# Exercise
Repeat the material word for word, from its first line through the line with "6: (896, 285)", and leave the pictures out of your answer.

# Records provided
BEGIN

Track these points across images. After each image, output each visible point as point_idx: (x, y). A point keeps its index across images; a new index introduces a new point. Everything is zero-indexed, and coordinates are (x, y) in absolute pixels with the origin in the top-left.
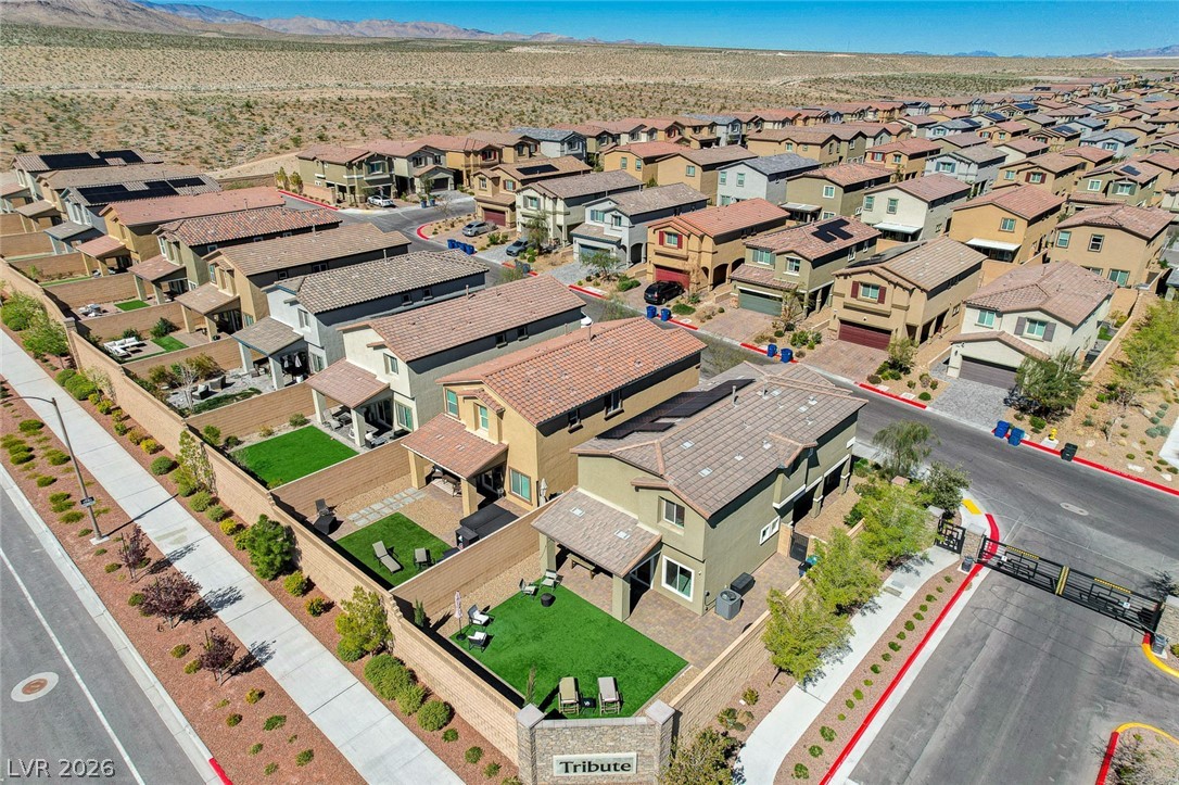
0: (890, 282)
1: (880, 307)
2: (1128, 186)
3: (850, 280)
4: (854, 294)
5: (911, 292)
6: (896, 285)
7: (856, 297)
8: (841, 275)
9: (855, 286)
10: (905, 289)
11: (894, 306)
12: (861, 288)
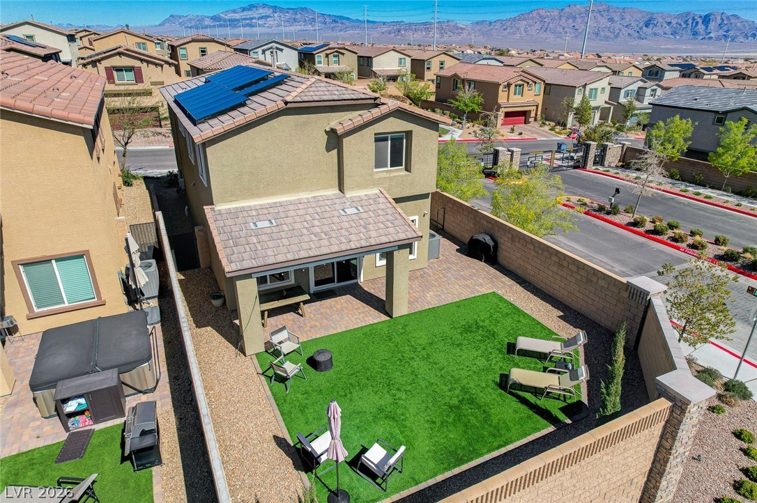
0: (142, 60)
1: (140, 87)
2: (159, 44)
3: (102, 66)
4: (110, 79)
5: (162, 66)
6: (148, 62)
7: (114, 83)
8: (88, 64)
9: (109, 71)
10: (156, 65)
11: (153, 84)
12: (115, 73)
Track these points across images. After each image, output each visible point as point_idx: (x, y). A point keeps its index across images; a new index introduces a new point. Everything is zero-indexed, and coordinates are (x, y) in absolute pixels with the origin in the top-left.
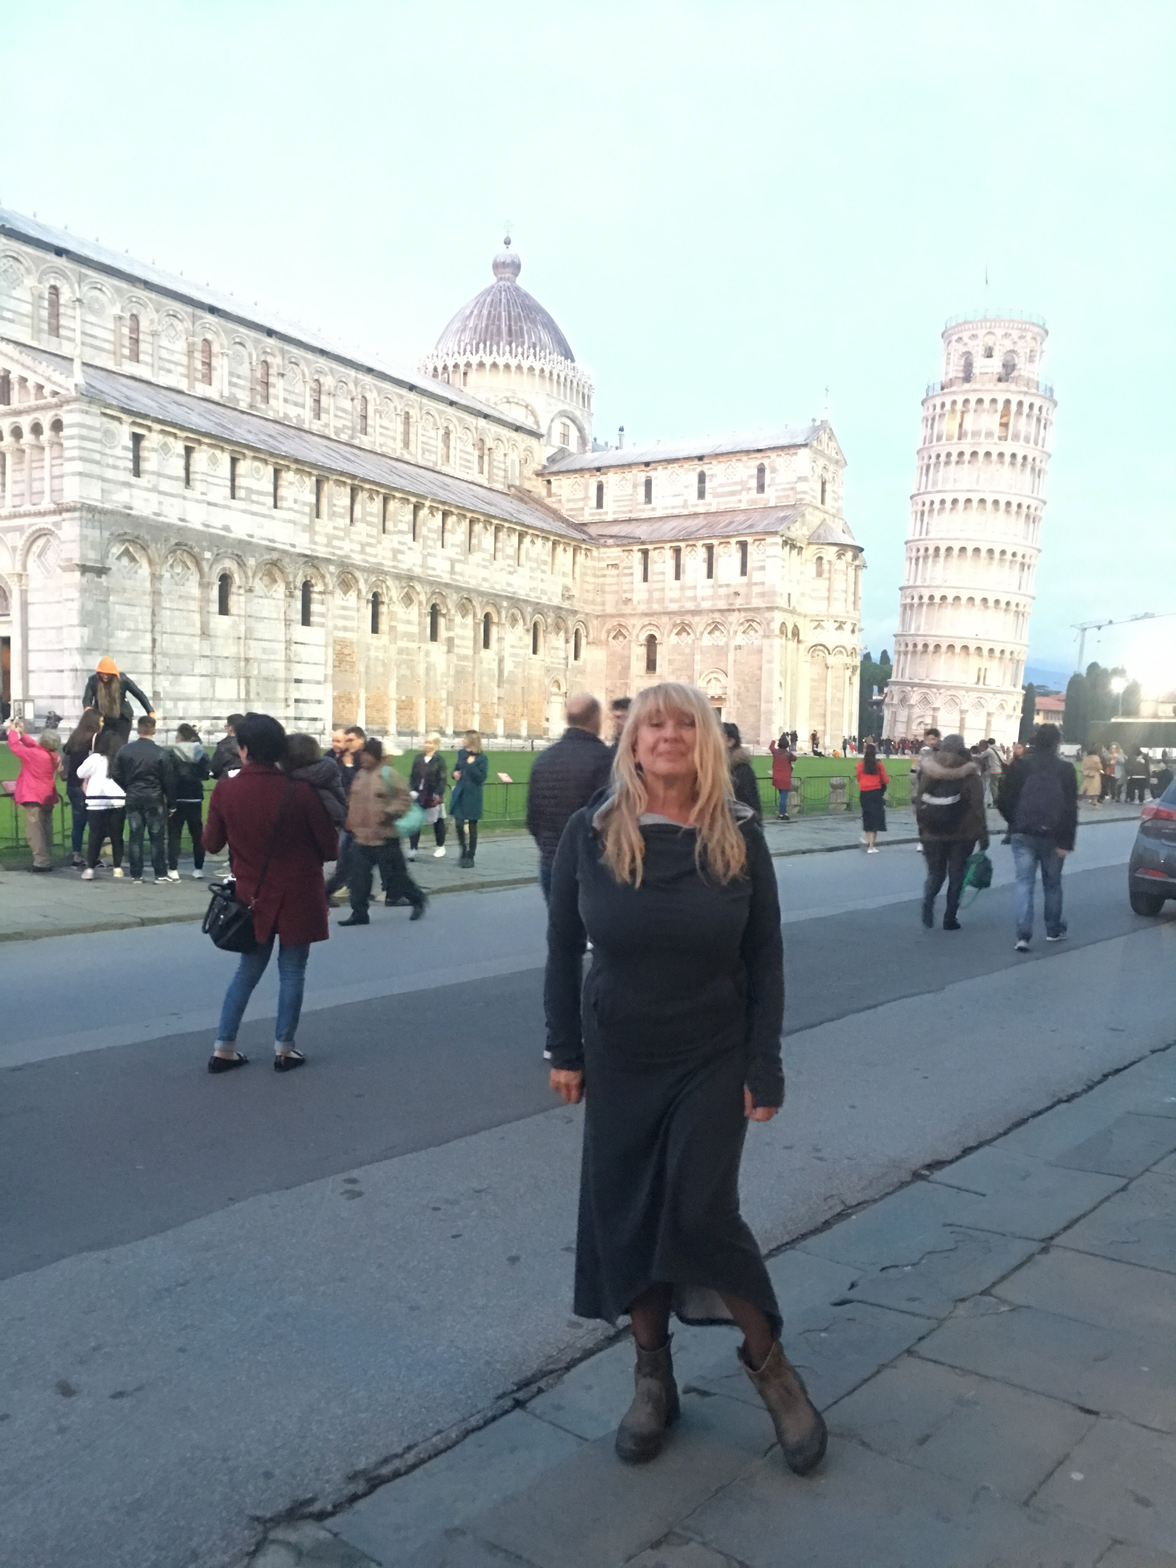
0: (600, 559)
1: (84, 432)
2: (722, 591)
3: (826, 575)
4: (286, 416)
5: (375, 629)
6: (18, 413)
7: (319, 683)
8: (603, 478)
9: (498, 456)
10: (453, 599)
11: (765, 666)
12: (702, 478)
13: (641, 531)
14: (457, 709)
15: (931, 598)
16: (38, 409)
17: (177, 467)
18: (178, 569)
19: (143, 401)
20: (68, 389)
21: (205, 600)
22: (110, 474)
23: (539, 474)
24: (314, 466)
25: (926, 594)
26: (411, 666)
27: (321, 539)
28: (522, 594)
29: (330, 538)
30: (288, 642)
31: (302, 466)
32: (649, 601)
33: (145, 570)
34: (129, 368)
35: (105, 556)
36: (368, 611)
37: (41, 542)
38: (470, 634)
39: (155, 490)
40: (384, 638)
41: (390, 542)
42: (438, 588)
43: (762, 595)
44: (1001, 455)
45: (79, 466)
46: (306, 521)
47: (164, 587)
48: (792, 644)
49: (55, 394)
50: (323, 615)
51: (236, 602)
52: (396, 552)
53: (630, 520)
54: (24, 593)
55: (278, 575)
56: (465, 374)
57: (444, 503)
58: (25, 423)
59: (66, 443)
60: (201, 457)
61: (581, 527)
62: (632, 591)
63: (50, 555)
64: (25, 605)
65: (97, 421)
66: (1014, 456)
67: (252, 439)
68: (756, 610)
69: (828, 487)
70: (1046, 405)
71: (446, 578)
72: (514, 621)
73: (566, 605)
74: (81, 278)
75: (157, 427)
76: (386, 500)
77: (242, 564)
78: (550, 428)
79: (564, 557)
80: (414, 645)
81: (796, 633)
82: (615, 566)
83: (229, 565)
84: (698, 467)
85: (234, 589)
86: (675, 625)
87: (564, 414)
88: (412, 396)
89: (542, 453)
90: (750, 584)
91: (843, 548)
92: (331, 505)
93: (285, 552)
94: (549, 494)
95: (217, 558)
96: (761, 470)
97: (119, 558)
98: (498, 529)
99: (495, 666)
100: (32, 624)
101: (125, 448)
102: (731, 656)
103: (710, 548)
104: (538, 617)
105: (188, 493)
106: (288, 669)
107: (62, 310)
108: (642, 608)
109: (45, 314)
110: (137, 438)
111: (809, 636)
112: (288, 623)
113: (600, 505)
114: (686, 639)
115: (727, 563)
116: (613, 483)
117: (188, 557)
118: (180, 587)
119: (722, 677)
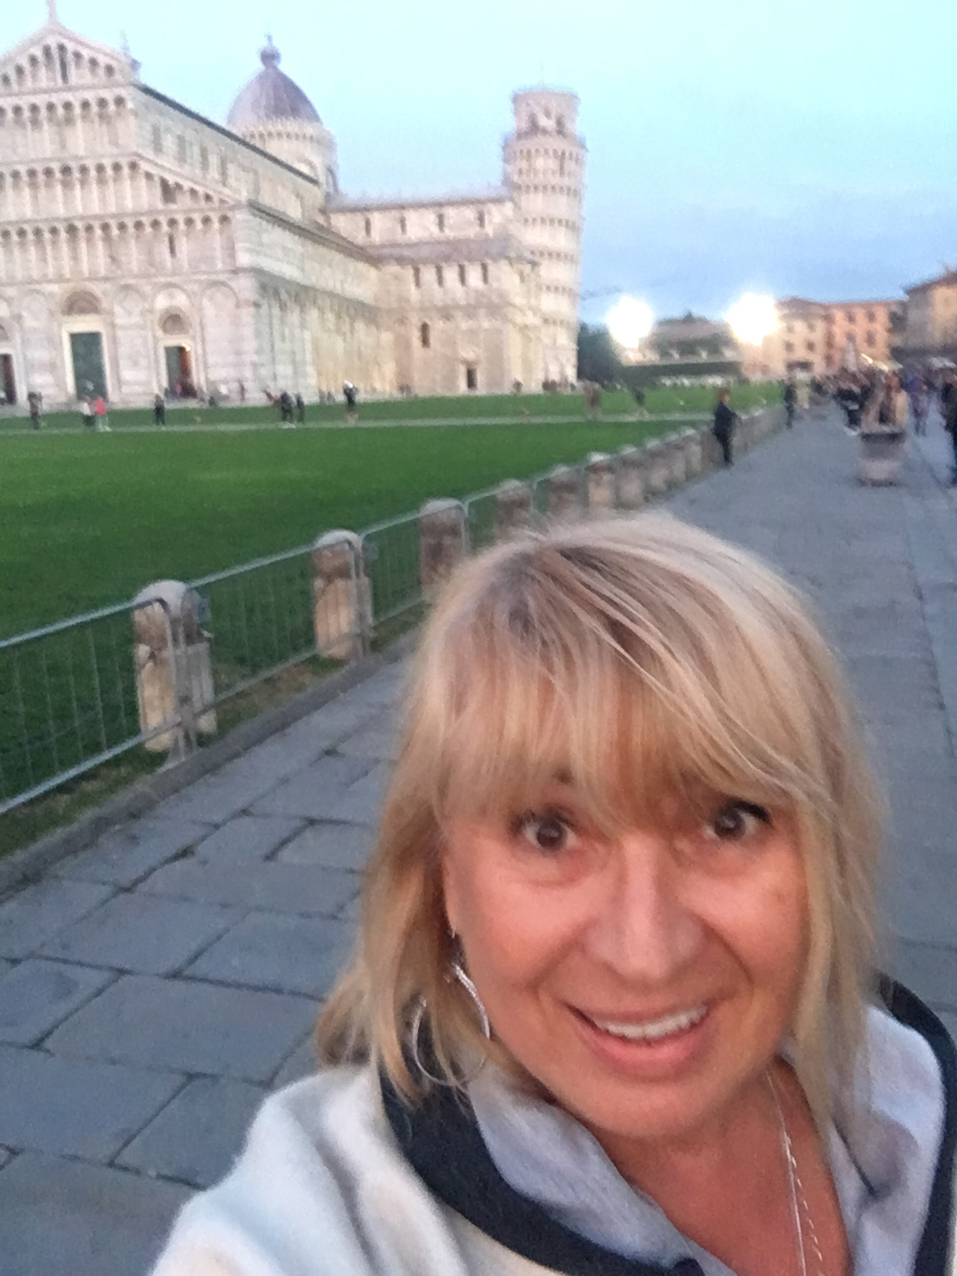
0: (386, 273)
2: (471, 293)
3: (524, 280)
7: (311, 364)
8: (368, 216)
9: (305, 201)
10: (344, 306)
12: (441, 218)
13: (406, 253)
16: (208, 209)
18: (274, 303)
20: (235, 200)
21: (282, 318)
22: (255, 248)
23: (323, 211)
27: (307, 275)
28: (363, 299)
29: (309, 273)
32: (423, 301)
33: (266, 303)
35: (259, 296)
37: (213, 289)
41: (325, 272)
42: (339, 299)
43: (499, 296)
44: (561, 188)
45: (248, 245)
49: (222, 201)
50: (309, 322)
52: (327, 279)
53: (394, 245)
54: (201, 319)
55: (298, 299)
59: (235, 231)
61: (362, 250)
62: (408, 293)
63: (219, 296)
64: (203, 328)
66: (569, 189)
68: (496, 306)
71: (341, 293)
72: (361, 317)
73: (375, 304)
74: (167, 114)
78: (323, 178)
80: (333, 337)
82: (396, 278)
84: (437, 211)
86: (440, 316)
87: (328, 167)
89: (321, 196)
90: (490, 289)
93: (298, 285)
94: (331, 224)
96: (481, 214)
97: (262, 298)
99: (357, 346)
100: (208, 338)
102: (481, 335)
103: (461, 267)
107: (162, 136)
108: (417, 305)
113: (368, 232)
114: (449, 325)
115: (474, 276)
116: (377, 219)
117: (276, 293)
118: (276, 311)
119: (476, 349)
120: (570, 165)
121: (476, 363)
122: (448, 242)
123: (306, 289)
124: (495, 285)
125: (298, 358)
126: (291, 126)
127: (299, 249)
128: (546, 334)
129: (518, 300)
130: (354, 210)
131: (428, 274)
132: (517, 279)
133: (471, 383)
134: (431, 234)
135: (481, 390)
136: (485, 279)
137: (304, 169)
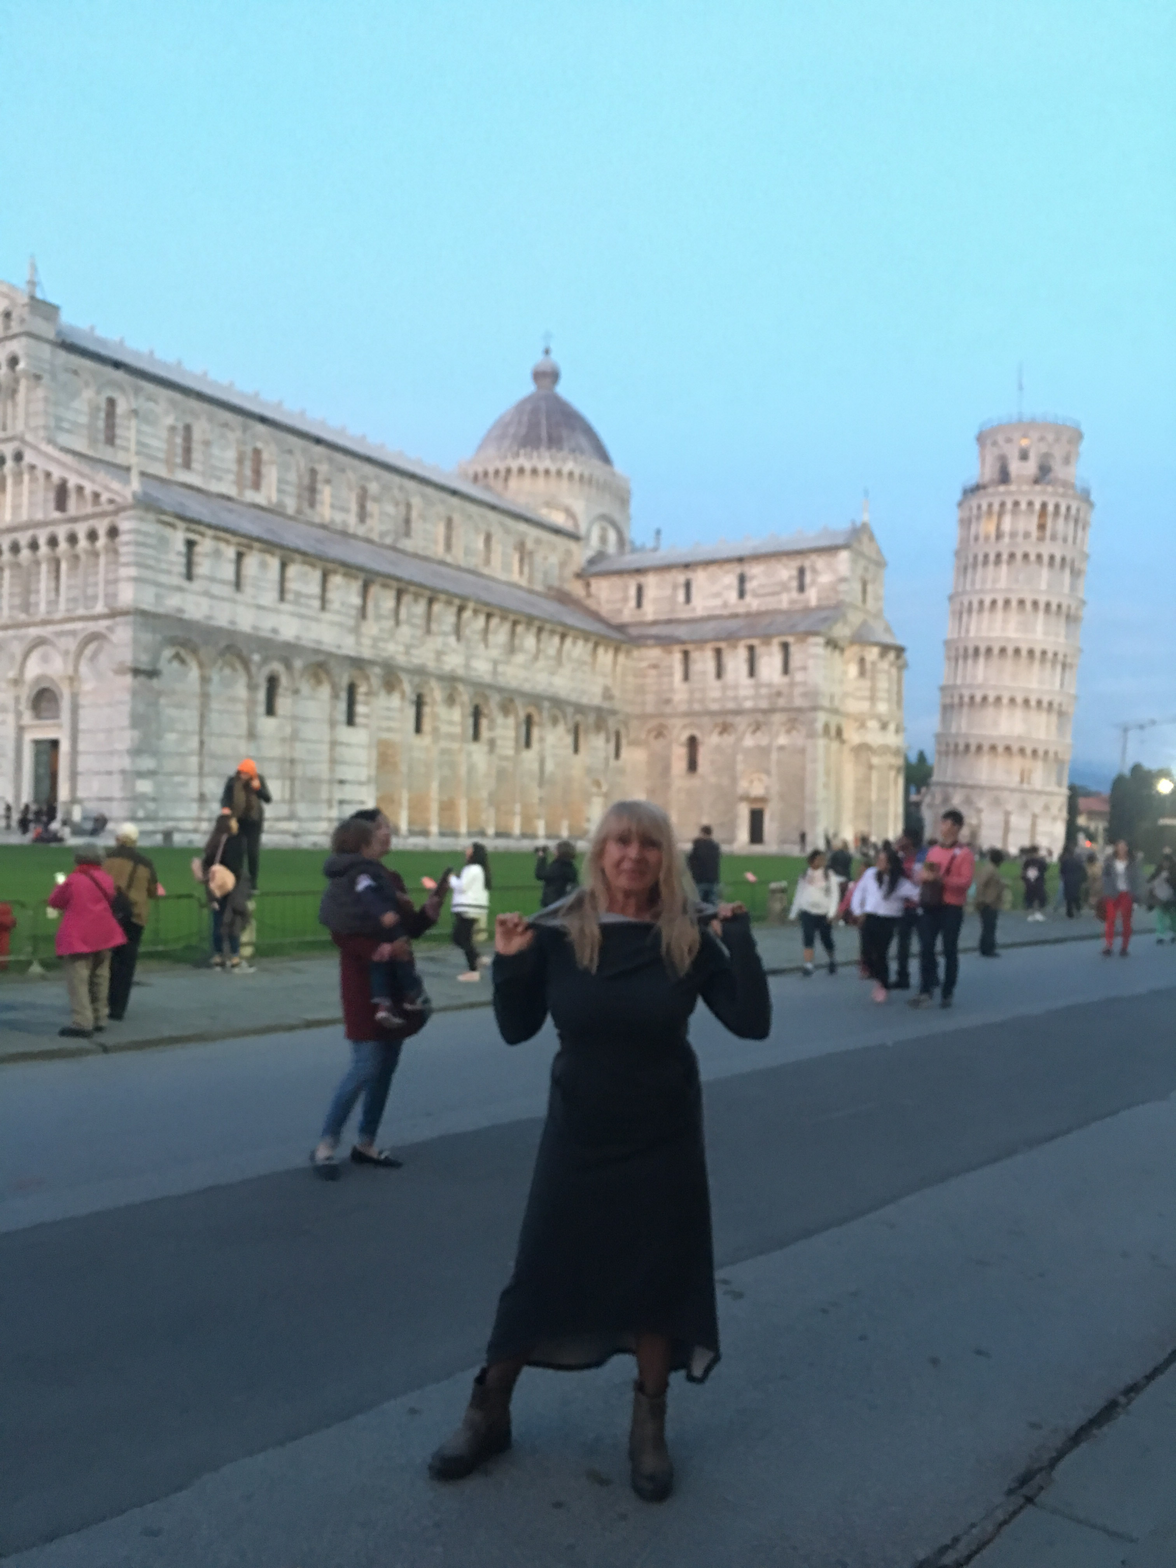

END

# Exercise result
Track these points across images. After each image, output each visible point as point_idx: (x, y). A point keeps its index across images; a new index introduces a new point. Everything is zero-indexed, and coordinates are (x, y) in absolute pixels with the origin in the top-left.
0: (890, 282)
1: (880, 307)
2: (1128, 186)
3: (850, 280)
4: (854, 294)
5: (911, 292)
6: (896, 285)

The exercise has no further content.